Bien qu'il ne s’agisse pas d’une catégorisation liée à la production, il nous semble important de conclure ce chapitre en évoquant cette dernière appellation recouvrant la notion de « vieux saké ».

Si notre culture du vin tend à faire vieillir nos flacons, cette approche n’est pas très courante au Japon pour le saké. En effet, en vieillissant, le saké tend à « madériser », lui donnant des caractéristiques souvent décevantes. Par voie de conséquence, les japonais ont l’habitude de ne pas garder leurs bouteilles très longtemps et donc de consommer leur saké dans l’année.

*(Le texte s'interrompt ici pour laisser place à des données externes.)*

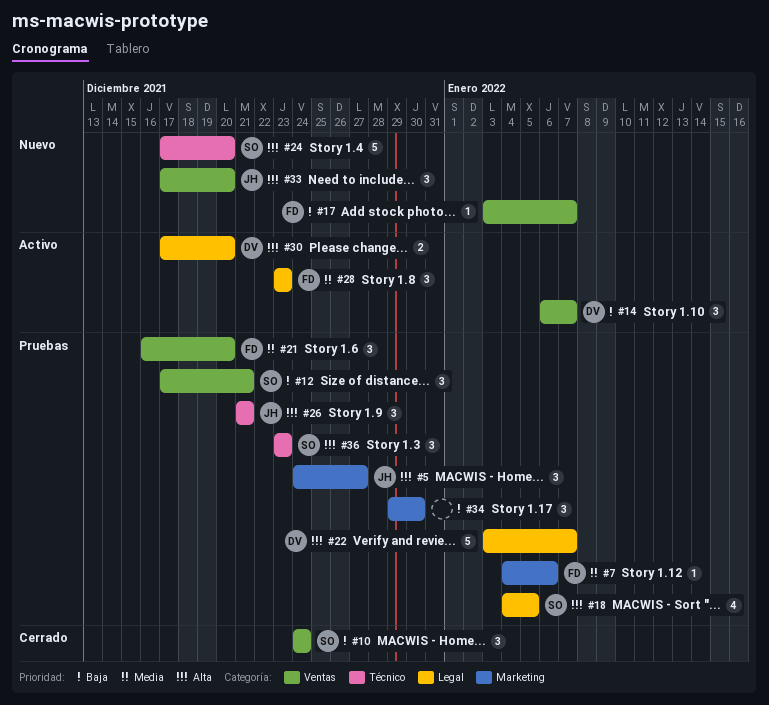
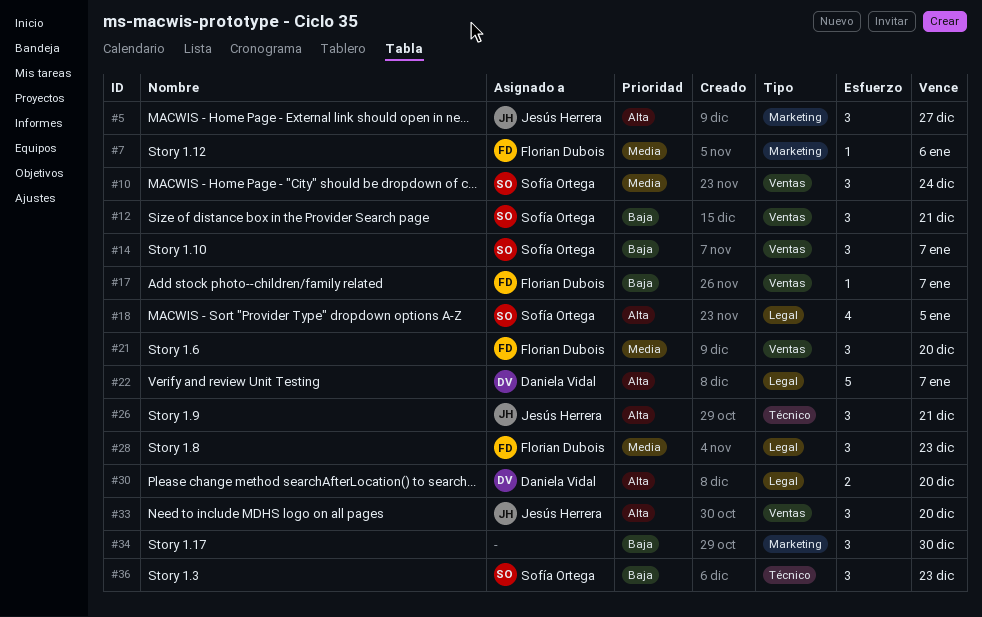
#10, priority: Baja -> Media
#14, owner: Daniela Vidal -> Sofía Ortega
#24: present -> none
#36, priority: Alta -> Baja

Pourtant, il existe quelques brasseurs, probablement séduits par l’approche viticole, qui se sont intéressés au processus de vieillissement des nihonshu et qui les préparent dès la fermentation initiale pour offrir un résultat adapté à la garde.

On nomme donc cette dernière catégorie « Koshu ». Souvent riche en bouche, elle mérite le détour même si, effectivement, elle propose une boisson au gout très différent des sakés de l’année, souvent avec un certain fumet.

Inspirée des pratiques occidentales de vieillissement du vin en fût de chêne, il existe une variante au Koshu, nommée « Taru », du nom des tonneaux de saké en cèdre dans lesquels on a l’habitude de stocker le nihonshu. Vous l’aurez compris, un saké « taru » a simplement été vieilli dans un de ces tonneaux.